The only 2-factor interaction that is statistically significant is between temperature and method, the other 2-factor interactions should be removed and the model needs to be re-ran.

model = ols("Yield ~ C(temperature, Sum) + C(chemical, Sum) + C(method, Sum) + C(temperature, Sum):C(method, Sum)", data=manufac).fit()

aov_table = sm.stats.anova_lm(model, typ=3)
aov_table
sum_sq df F PR(>F)
Intercept 2070.25 1.0 309.072072 5.239664e-17
C(temperature, Sum) 30.50 2.0 2.276705 1.206672e-01
C(chemical, Sum) 12.25 1.0 1.828829 1.867181e-01
C(method, Sum) 42.25 1.0 6.307593 1.784464e-02
C(temperature, Sum):C(method, Sum) 87.50 2.0 6.531532 4.552060e-03
Residual 194.25 29.0

The sum of squares that each factor accounted for did not change while removing non-significant factors from the model due to the nature of Type III sum of squares. The information that did change are the F-statistics and their respective p-values, as well as the residual sum of squares and the residual degrees of freedom.

Interpretation

A study was designed to determine the optimal operating conditions to maximize yield. The study assessed temperature settings, chemical supply companies, and two mixing methods. The overall interaction between the three factors was statistically non-significant, F(2, 24.0)= 0.2530, p-value= 0.7786. After looking at the reduced model which included all possible 2-factor interactions, the only significant interaction was between temperature and method.
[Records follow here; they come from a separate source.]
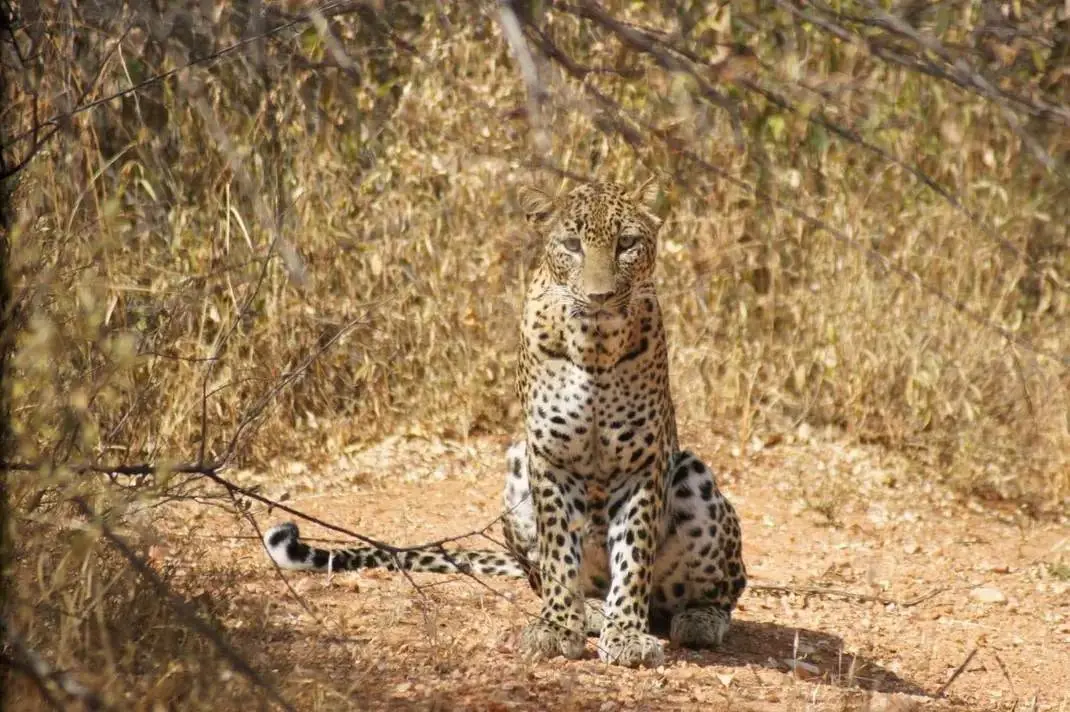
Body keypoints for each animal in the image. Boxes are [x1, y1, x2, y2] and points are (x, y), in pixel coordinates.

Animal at [264, 178, 747, 668]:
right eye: (572, 245)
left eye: (626, 243)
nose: (600, 298)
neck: (594, 345)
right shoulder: (549, 458)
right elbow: (558, 553)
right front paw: (557, 626)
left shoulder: (643, 462)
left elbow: (632, 554)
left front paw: (627, 633)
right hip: (516, 469)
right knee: (549, 577)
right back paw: (589, 610)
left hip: (693, 476)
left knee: (726, 587)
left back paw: (696, 619)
The non-signifance interactions were removed and the final model showed that temperature and method have a statistically significant interaction effect on yield, F(2, 29)=6.5315, p-value= 0.0045.

Note: It's important to include the other model's in documentation to show full model results of all model's tested.

Assumption Check and Post-hoc Testing

To see how to check the assumptions using an ANOVA model please refer to the assumption check section of the one-way ANOVA. For a more in-depth look at the assumptions and some potential remedies, please check out this page.

To see how to conduct post-hoc testing, please refer to the post-hoc testing section of the one-way ANOVA page. Before you leave and conduct post-hoc testing it should be noted that an easy way to test for group difference of the interaction term using StatsModels is to create a column in the data frame which represents the possible group combinations of the significant interaction term and use this instead of trying to use a groupby object. A quick demonstration is below, but still refer to the post-hoc testing page as mentioned for a more in-depth demonstration.

import statsmodels.stats.multicomp as mc

interaction_groups = "Temp_" + manufac.temperature.astype(str) + " & " + "Method_" + manufac.method.astype(str)

comp = mc.MultiComparison(manufac["Yield"], interaction_groups)
post_hoc_res = comp.tukeyhsd()
post_hoc_res.summary()
Multiple Comparison of Means - Tukey HSD,FWER=0.05
group1 group2 meandiff lower upper reject
Temp_1 & Method_1 Temp_1 & Method_2 -2.0 -6.6071 2.6071 False
Temp_1 & Method_1 Temp_2 & Method_1 -1.5 -6.1071 3.1071 False
Temp_1 & Method_1 Temp_2 & Method_2 1.5 -3.1071 6.1071 False
Temp_1 & Method_1 Temp_3 & Method_1 -1.5 -6.1071 3.1071 False
Temp_1 & Method_1 Temp_3 & Method_2 4.0 -0.6071 8.6071 False
Temp_1 & Method_2 Temp_2 & Method_1 0.5 -4.1071 5.1071 False
Temp_1 & Method_2 Temp_2 & Method_2 3.5 -1.1071 8.1071 False
Temp_1 & Method_2 Temp_3 & Method_1 0.5 -4.1071 5.1071 False
Temp_1 & Method_2 Temp_3 & Method_2 6.0 1.3929 10.6071 True
Temp_2 & Method_1 Temp_2 & Method_2 3.0 -1.6071 7.6071 False
Temp_2 & Method_1 Temp_3 & Method_1 0.0 -4.6071 4.6071 False
Temp_2 & Method_1 Temp_3 & Method_2 5.5 0.8929 10.1071 True
Temp_2 & Method_2 Temp_3 & Method_1 -3.0 -7.6071 1.6071 False
Temp_2 & Method_2 Temp_3 & Method_2 2.5 -2.1071 7.1071 False
Temp_3 & Method_1 Temp_3 & Method_2 5.5 0.8929 10.1071 True

References

Kutner, M. H., Nachtsheim, C. J., Neter, J., and Li, W. (2004). Applied linear statistical models (5th). New York, NY: McGraw-Hill Irwin.
Rosner, B. (2015). Fundamentals of Biostatistics (8th). Boston, MA: Cengage Learning.
Ott, R. L., and Longnecker, M. (2010). An introduction to statistical methods and data analysis. Belmon, CA: Brooks/Cole.